THE CONNECTICUT CONTINENTAL LINE
Color Guard of the Connecticut Society of the Sons of the American Revolution
Regiments of the “Connecticut Line” – The experiences of the first two years of the war, especially the failure in Canada and the defeats in the campaign around New York in ’76, had demonstrated that the contest could not be successfully carried on with troops enlisted for short terms.

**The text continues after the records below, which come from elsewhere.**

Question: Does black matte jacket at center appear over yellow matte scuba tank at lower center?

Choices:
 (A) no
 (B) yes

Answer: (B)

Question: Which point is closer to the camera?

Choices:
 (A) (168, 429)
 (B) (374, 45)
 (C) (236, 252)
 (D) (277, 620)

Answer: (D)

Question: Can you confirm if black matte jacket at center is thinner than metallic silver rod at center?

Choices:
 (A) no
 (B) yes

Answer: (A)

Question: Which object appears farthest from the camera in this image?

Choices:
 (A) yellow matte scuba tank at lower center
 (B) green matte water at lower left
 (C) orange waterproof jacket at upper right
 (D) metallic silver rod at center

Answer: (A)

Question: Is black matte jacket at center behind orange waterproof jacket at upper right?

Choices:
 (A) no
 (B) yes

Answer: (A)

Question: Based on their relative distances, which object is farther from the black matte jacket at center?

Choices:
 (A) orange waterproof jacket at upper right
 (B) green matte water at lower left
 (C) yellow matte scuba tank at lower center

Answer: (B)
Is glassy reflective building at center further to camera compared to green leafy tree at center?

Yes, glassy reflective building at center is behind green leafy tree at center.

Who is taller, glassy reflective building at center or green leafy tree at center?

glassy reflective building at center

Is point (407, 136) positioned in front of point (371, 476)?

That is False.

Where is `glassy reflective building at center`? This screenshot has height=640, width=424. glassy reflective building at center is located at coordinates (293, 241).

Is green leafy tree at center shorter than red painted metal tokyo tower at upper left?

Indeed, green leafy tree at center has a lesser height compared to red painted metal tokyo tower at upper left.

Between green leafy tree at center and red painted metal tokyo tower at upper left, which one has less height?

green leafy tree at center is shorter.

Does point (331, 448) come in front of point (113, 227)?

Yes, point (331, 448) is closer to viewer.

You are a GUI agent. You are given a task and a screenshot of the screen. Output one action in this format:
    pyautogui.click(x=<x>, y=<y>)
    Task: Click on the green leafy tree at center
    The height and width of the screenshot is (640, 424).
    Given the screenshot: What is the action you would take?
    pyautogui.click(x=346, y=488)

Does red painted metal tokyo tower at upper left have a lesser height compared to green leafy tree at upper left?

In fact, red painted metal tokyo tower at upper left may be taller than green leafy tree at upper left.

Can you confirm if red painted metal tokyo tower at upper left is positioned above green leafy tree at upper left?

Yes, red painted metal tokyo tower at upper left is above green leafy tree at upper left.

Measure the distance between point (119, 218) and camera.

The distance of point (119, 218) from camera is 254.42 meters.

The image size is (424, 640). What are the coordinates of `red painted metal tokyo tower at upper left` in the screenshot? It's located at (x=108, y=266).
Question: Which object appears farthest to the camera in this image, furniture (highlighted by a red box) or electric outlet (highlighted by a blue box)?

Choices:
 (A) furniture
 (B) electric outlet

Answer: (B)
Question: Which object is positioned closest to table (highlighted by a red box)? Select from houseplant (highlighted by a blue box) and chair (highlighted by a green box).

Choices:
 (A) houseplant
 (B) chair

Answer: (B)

The need of a permanent, disciplined army to cope with the British “regulars” was recognized as urgent. Congress, accordingly, by resolutions of Sept. 16th, 20th, and Oct. 8th, 1776, provided for such a body. The “establishment” of the current year would disband on Dec. 31, leaving the country practically at the mercy of the enemy should they be disposed to push a vigorous winter campaign. To take the place of this out-going force it was enacted that eighty-eight infantry regiments be raised for continuous service to the end of the war unless otherwise ordered. They were proportioned among the States according to their population. Thus, Massachusetts and Virginia were to furnish each fifteen regiments, Pennsylvania twelve, New York four, Maryland and Connecticut each eight, and the rest in like ratio.

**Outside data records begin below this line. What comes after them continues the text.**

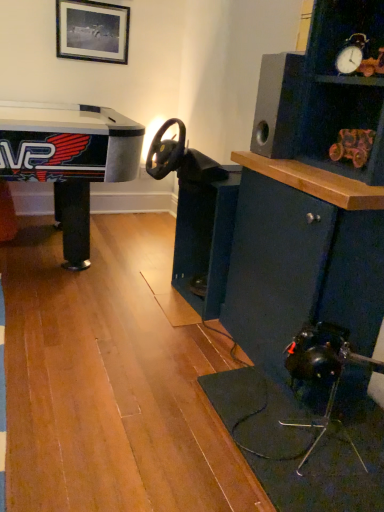
Question: In the image, is dark blue wood cabinet at center positioned in front of or behind black matte speaker at upper right?

Choices:
 (A) behind
 (B) front

Answer: (A)

Question: In terms of height, does dark blue wood cabinet at center look taller or shorter compared to black matte speaker at upper right?

Choices:
 (A) short
 (B) tall

Answer: (B)

Question: Estimate the real-world distances between objects in this image. Which object is farther from the wooden toy car at upper right?

Choices:
 (A) black matte speaker at upper right
 (B) black matte picture frame at upper center
 (C) dark blue wood cabinet at center

Answer: (B)

Question: Considering the real-world distances, which object is closest to the wooden toy car at upper right?

Choices:
 (A) black matte picture frame at upper center
 (B) black matte speaker at upper right
 (C) dark blue wood cabinet at center

Answer: (B)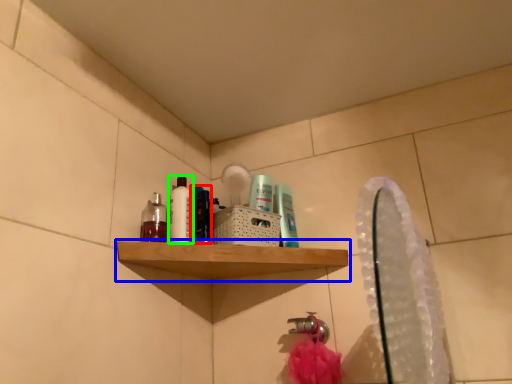
Question: Which object is positioned farthest from mouthwash (highlighted by a red box)? Select from shelf (highlighted by a blue box) and cleaning product (highlighted by a green box).

Choices:
 (A) shelf
 (B) cleaning product

Answer: (A)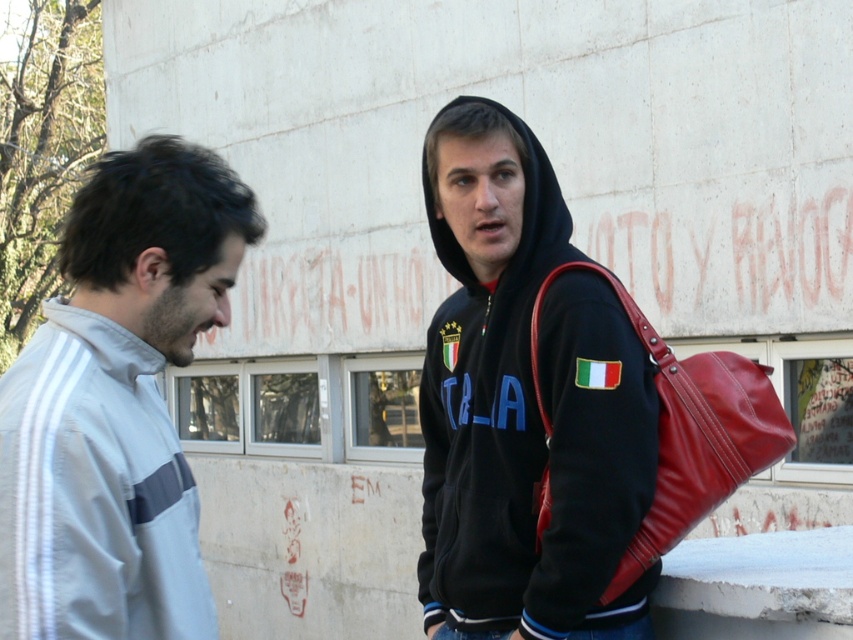
You are a photographer trying to capture a photo of both the black fleece hoodie at center and the light gray fabric jacket at left in the same frame. Given that your camera has a minimum focus distance of 60 centimeters, will you be able to focus on both subjects clearly?

The black fleece hoodie at center and light gray fabric jacket at left are 64.57 centimeters apart from each other. Since the distance between them is greater than the camera minimum focus distance of 60 centimeters, the camera can focus on both subjects clearly.

You are standing in the same location as the photographer who took the image. You want to locate the black fleece hoodie at center. Which direction should you look relative to the center of the image?

You should look towards the coordinates point at (524, 403) to locate the black fleece hoodie at center.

As a body they were to form a grand “Continental Line,” and would, so far, resemble the “Regiments of the Line” in the British establishment. They differed from the latter, however, in this respect, that instead of being numbered consecutively in the main line the regiments of each State formed a sub-division by themselves and were numbered from the “First” to the “Fifth”, or the “Eighth” or the “Fifteenth,” and so on, as the case might be. Each State quota thus became a “Line” in itself, which was designated by it’s State name. Hence, the “Massachusetts Line,” the “South Carolina Line,” the “Connecticut Line,” etc., – each being a distinct body, commanded by officers from its own State, and cared for by its own State, as well as by Congress.
Inspired by a common cause, and welded in homogeneous form under the leadership of Washington, it was these State “Lines,” facing the enemy as a single “Continental Line,” that were to bear the burden of the war for the next six years and bring it to a successful close.

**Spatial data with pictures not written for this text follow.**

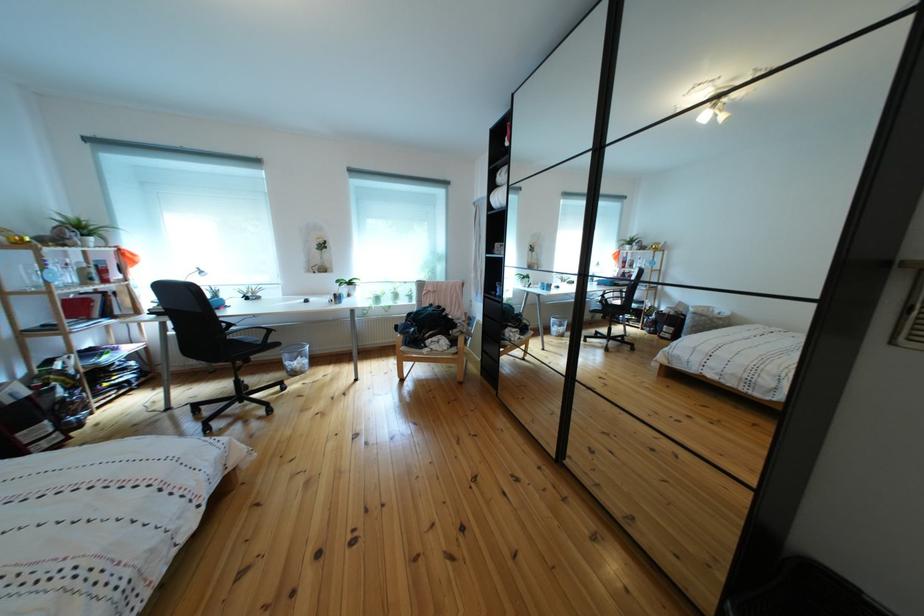
The height and width of the screenshot is (616, 924). Describe the element at coordinates (242, 342) in the screenshot. I see `the chair sitting surface` at that location.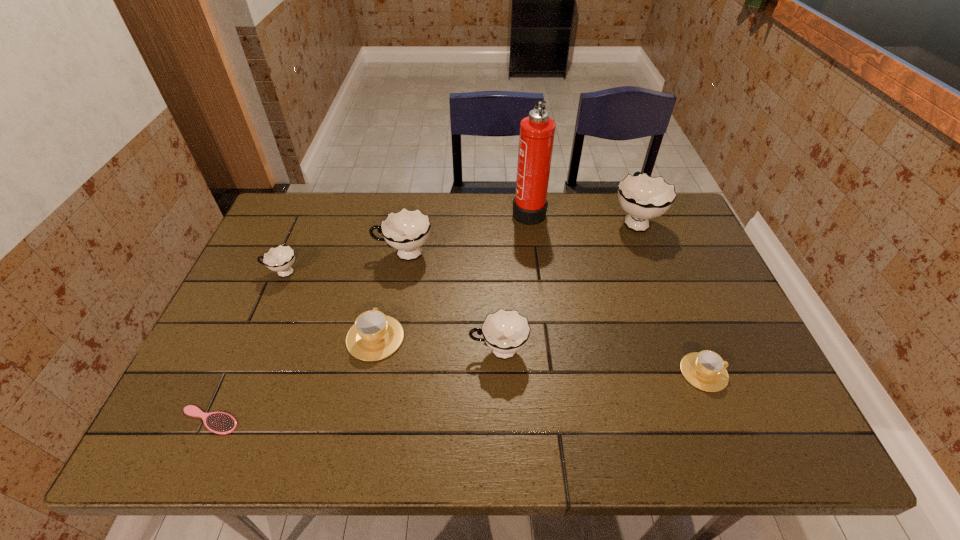
The image size is (960, 540). Identify the location of red fire extinguisher. (536, 138).

Locate an element on the screen. The height and width of the screenshot is (540, 960). the tallest object is located at coordinates (536, 138).

Locate an element on the screen. the tallest cup is located at coordinates (643, 197).

Identify the location of the biggest white cup. (643, 197).

Identify the location of the second biggest white cup. (406, 230).

Find the location of `the sixth shortest object`. the sixth shortest object is located at coordinates (406, 230).

Identify the location of the fourth tallest object. This screenshot has width=960, height=540. tap(505, 331).

Locate an element on the screen. The image size is (960, 540). the third white cup from left to right is located at coordinates (505, 331).

Image resolution: width=960 pixels, height=540 pixels. I want to click on the leftmost white cup, so click(x=280, y=259).

The width and height of the screenshot is (960, 540). I want to click on the smallest white cup, so click(x=280, y=259).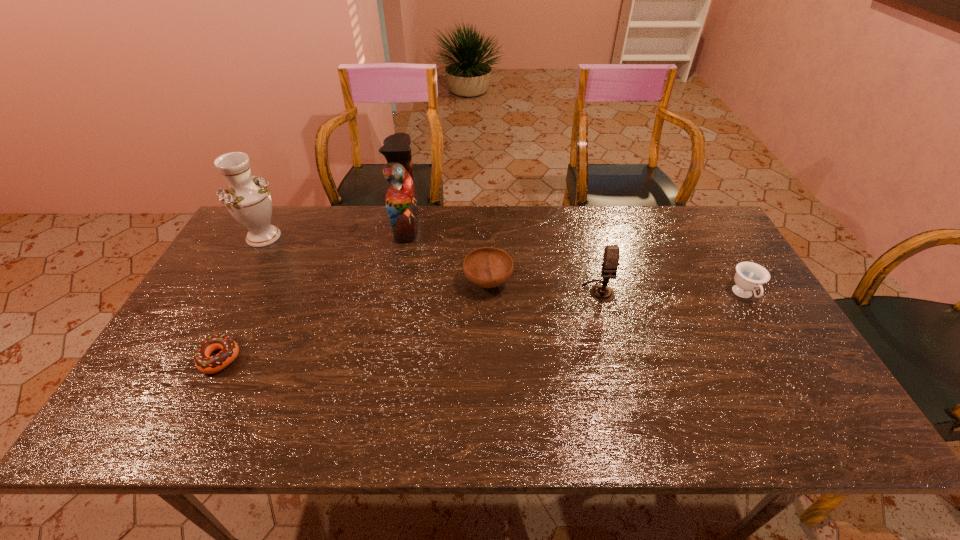
Locate an element on the screen. The height and width of the screenshot is (540, 960). vacant position at the far edge of the desktop is located at coordinates (451, 233).

Where is `free space at the near edge of the desktop`? This screenshot has width=960, height=540. free space at the near edge of the desktop is located at coordinates (526, 416).

The height and width of the screenshot is (540, 960). Identify the location of free space at the left edge of the desktop. (239, 296).

In the image, there is a desktop. Identify the location of vacant space at the right edge. Image resolution: width=960 pixels, height=540 pixels. (709, 292).

Locate an element on the screen. Image resolution: width=960 pixels, height=540 pixels. free space at the far left corner is located at coordinates (234, 250).

I want to click on free space at the far right corner, so click(x=692, y=217).

At what (x,y) coordinates should I click in order to perform the action: click on vacant region between the teacup and the fourth object from left to right. Please return your answer as a coordinate pair (x, y). The image size is (960, 540). Looking at the image, I should click on (616, 289).

Where is `vacant space in between the fifth object from left to right and the vase`? This screenshot has width=960, height=540. vacant space in between the fifth object from left to right and the vase is located at coordinates click(431, 264).

Locate an element on the screen. Image resolution: width=960 pixels, height=540 pixels. free space between the vase and the third object from right to left is located at coordinates (375, 260).

Where is `empty location between the bowl and the vase`? This screenshot has width=960, height=540. empty location between the bowl and the vase is located at coordinates (375, 260).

– Connecticut Men in the War of the Revolution, Adj. Gen., Hartford, 1889
Today, the Color Guard of the Connecticut Society of the Sons of the American Revolution portrays a “Connecticut Continental Line” unit, wearing the blue regimental coat with white facings as ordered in 1779 for New England troops. Prior to this regulation, the only Connecticut Continental Line unit to wear a blue coat faced white was the 6th Regiment. The other regiments wore as follows:
1st Regiment, Red Coat faced white;
2nd Regiment, dark brown faced white;
3rd Regiment, light brown faced red;
4th Regiment, brown faced red;
5th Regiment, blue turned up with scarlet;
7th Regiment, scarlet faced faced white;
8th Regiment, blue faced scarlet and scarlet and white.
Uniformity in regiments was more of an exception then a rule particularly in the early years of the war, and it was common to see hunting shirts and civilian clothing in the ranks. This diversity of clothing is evident in the Color Guard today.